3. The article summary generation method according to claim 2, wherein the step of generating the final summary text of the original long text according to the at least one second preliminary summary text comprises:

when a number of the at least one second text chunk is 1, outputting the at least one second preliminary summary text as the final summary text of the original long text.

4. The article summary generation method according to claim 2, wherein the step of generating the combined summary text according to the first preliminary summary texts comprises:

combining the first preliminary summary texts to obtain the combined summary text.

5. The article summary generation method according to claim 1, wherein the step of splitting the original long text into the first text segments according to the word limit comprises:

splitting the original long text into a plurality of article paragraphs;

when a number of words of a first article paragraph among the article paragraphs is greater than the word limit, splitting the first article paragraph into a plurality of sentences, wherein the first text segments comprise one of the sentences; and

when the number of words of the first article paragraph among the article paragraphs is not greater than the word limit, determining the first article paragraph as one of the first text segments.

6. The article summary generation method according to claim 5, wherein the step of splitting the original long text into the first text segments according to the word limit further comprises:

when a number of words of a first sentence among the sentences is greater than the word limit, splitting the first sentence into a plurality of participles, wherein the first text segments comprise the participles; and

when the number of words of the first sentence among the sentences is not greater than the word limit, determining the first sentence as another one of the first text segments.

7. The article summary generation method according to claim 5, further comprising:

determining a word calculation manner according to a language category of the original long text.

8. The article summary generation method according to claim 1, wherein a sum of a number of words of the first text segments in each of the first text chunks is less than the word limit.

9. The article summary generation method according to claim 1, wherein the first text chunks comprise a third text chunk and a fourth text chunk, and an ending text segment of the third text chunk is the same as a starting text segment of the fourth text chunk.

10. The article summary generation method according to claim 1, further comprising:

determining the word limit according to a basic processing unit (token) number limit of the large language model.

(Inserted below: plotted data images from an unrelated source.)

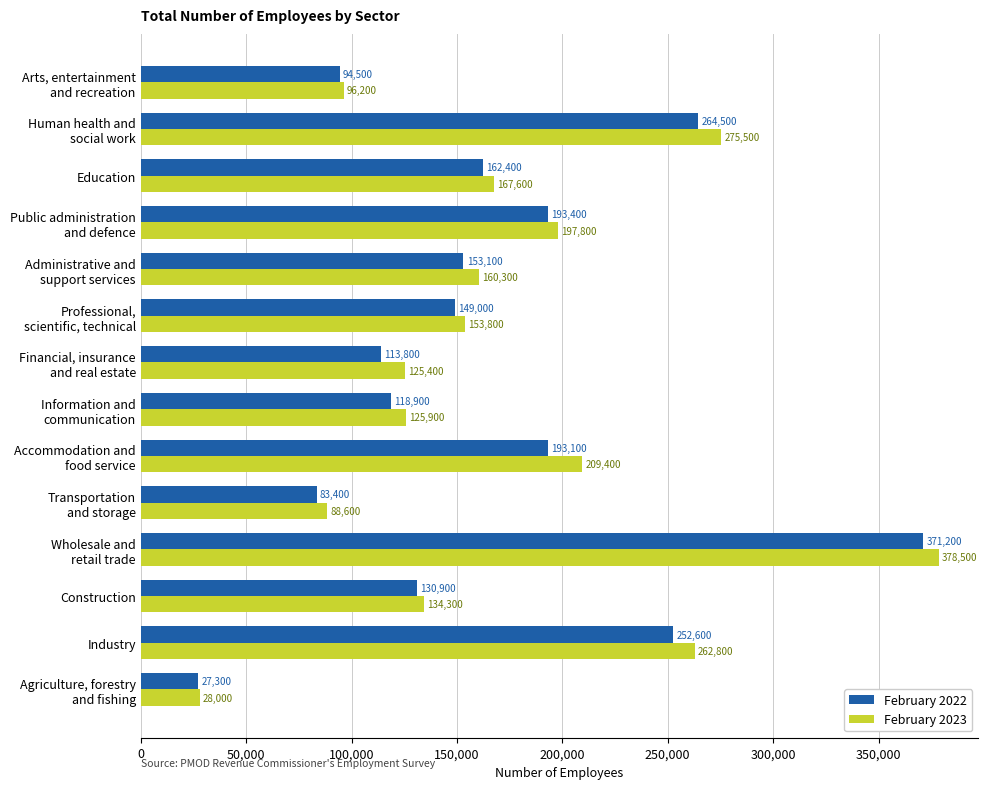

What are all the series names shown in the legend?

February 2022, February 2023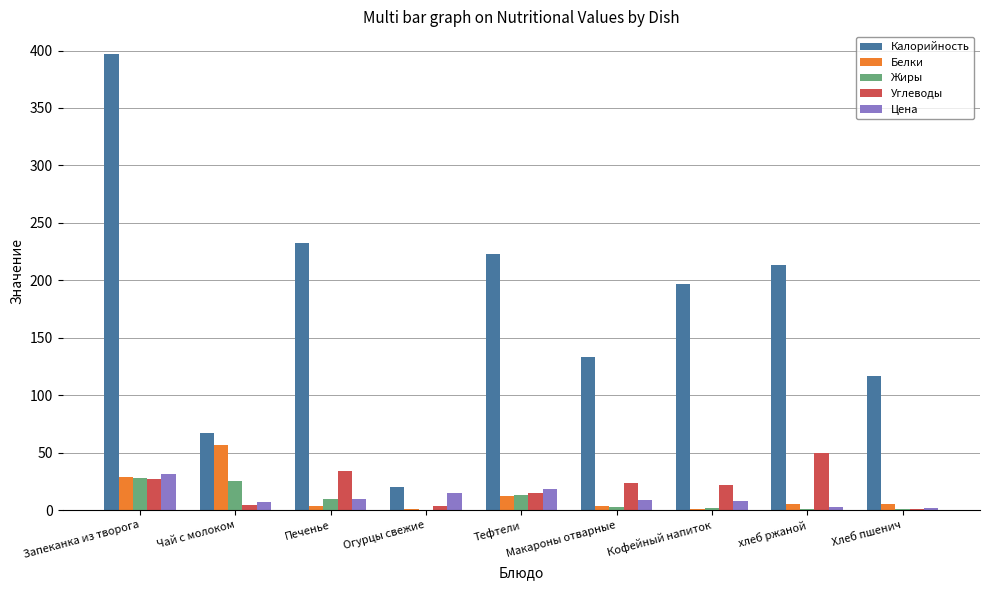

Which series has the largest total across all categories?

Калорийность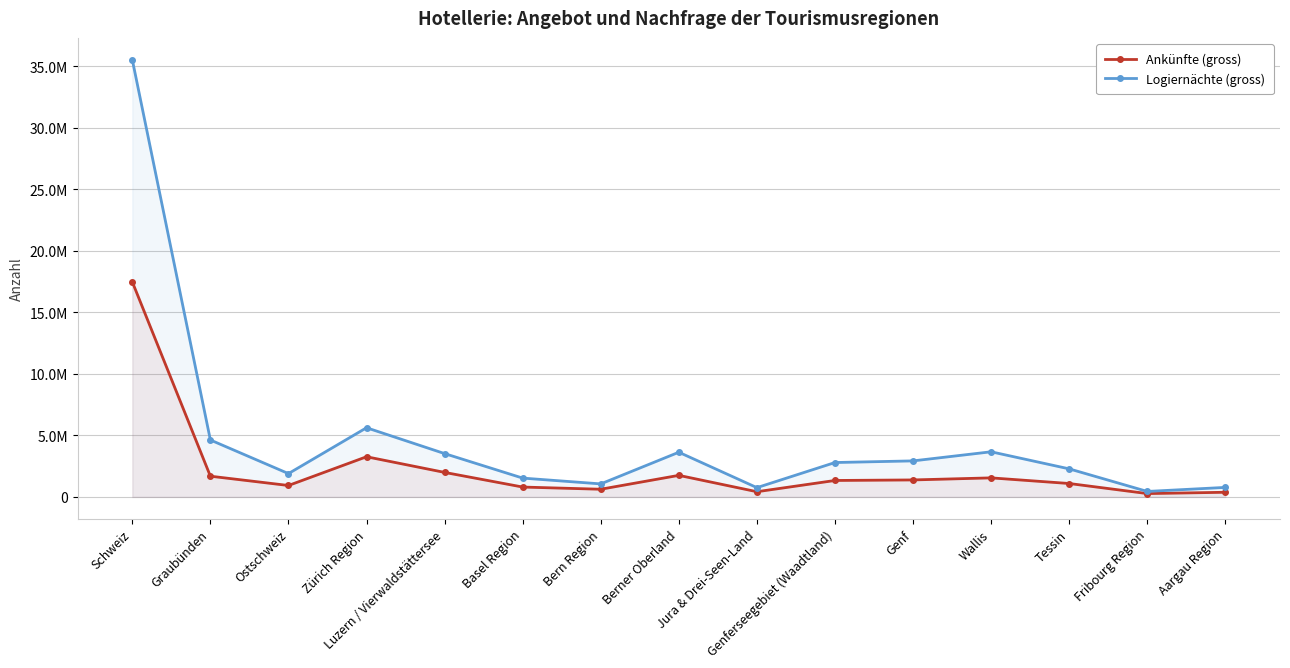

What is the value of the Ankünfte (gross) point at the 14th from the left?

271787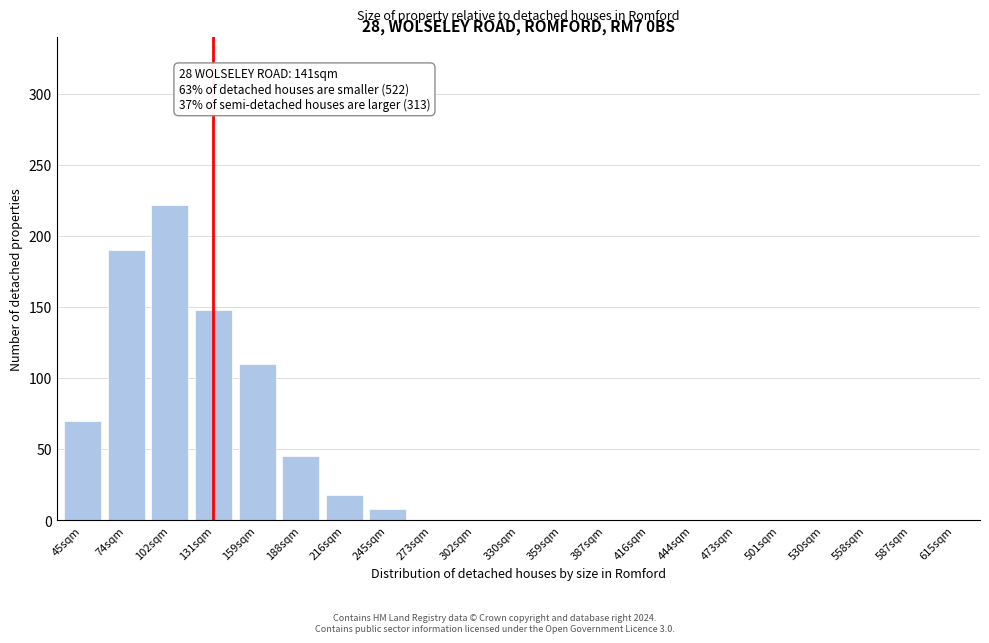

Reading right to left, list all the values displayed in this chart.

615sqm=0	587sqm=0	558sqm=0	530sqm=0	501sqm=0	473sqm=0	444sqm=0	416sqm=0	387sqm=0	359sqm=0	330sqm=0	302sqm=0	273sqm=0	245sqm=8	216sqm=18	188sqm=45	159sqm=110	131sqm=148	102sqm=222	74sqm=190	45sqm=70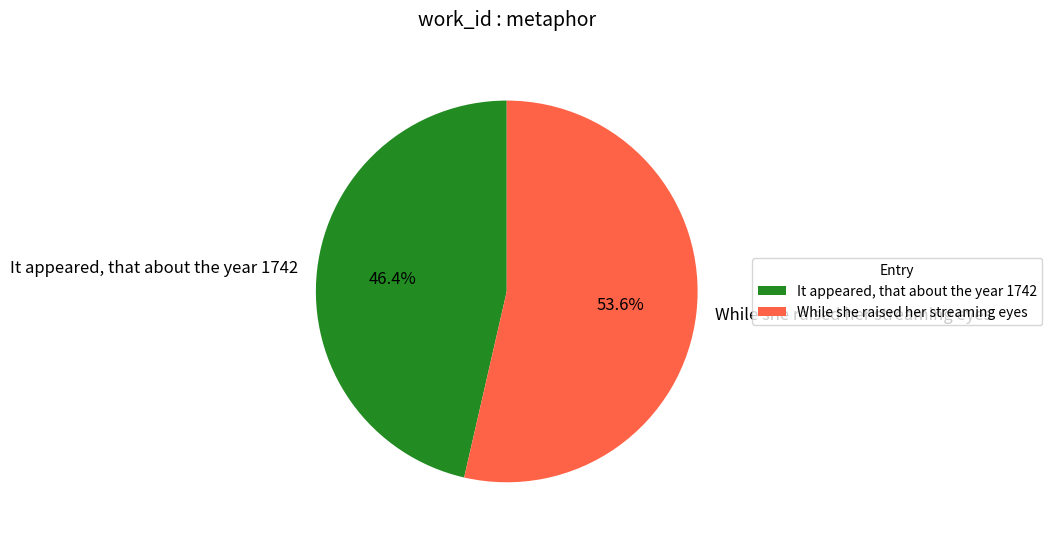

Which category has the biggest portion of the pie?

While she raised her streaming eyes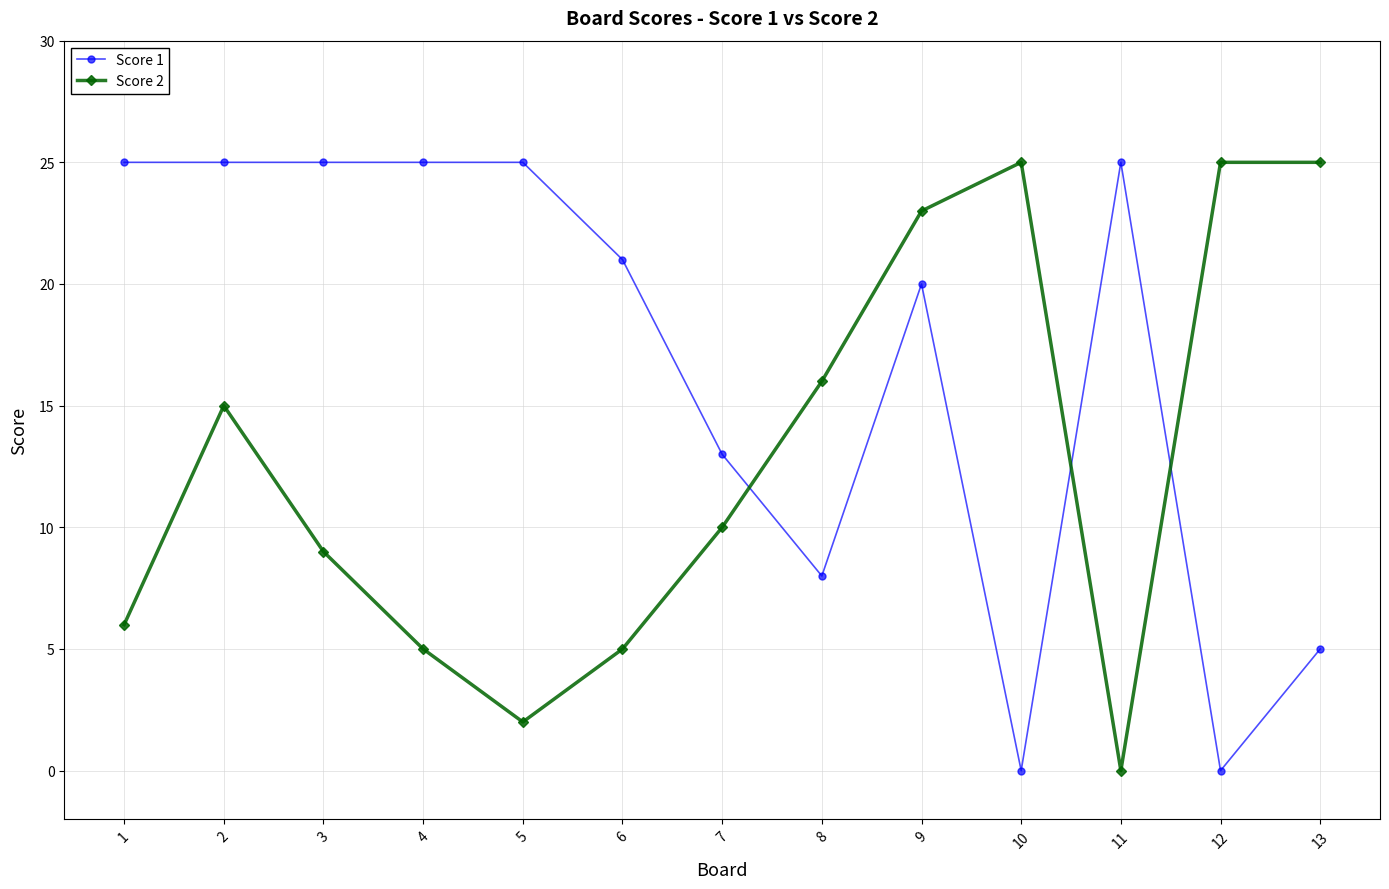

Rank the series by their average value, from lowest to highest.

Score 2, Score 1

11. An electronic device, comprising:

a storage device, recording a plurality of commands; and

a processing device, connected to the storage device and configured to execute the commands to:

obtain an original long text;

split the original long text into a plurality of first text segments according to a word limit;

combine the first text segments into a plurality of first text chunks according to the word limit, wherein each of the first text chunks comprises at least one of the first text segments;

respectively input the first text chunks into a large language model to obtain a plurality of first preliminary summary texts respectively corresponding to the first text chunks; and

generate a final summary text of the original long text based on the first preliminary summary texts.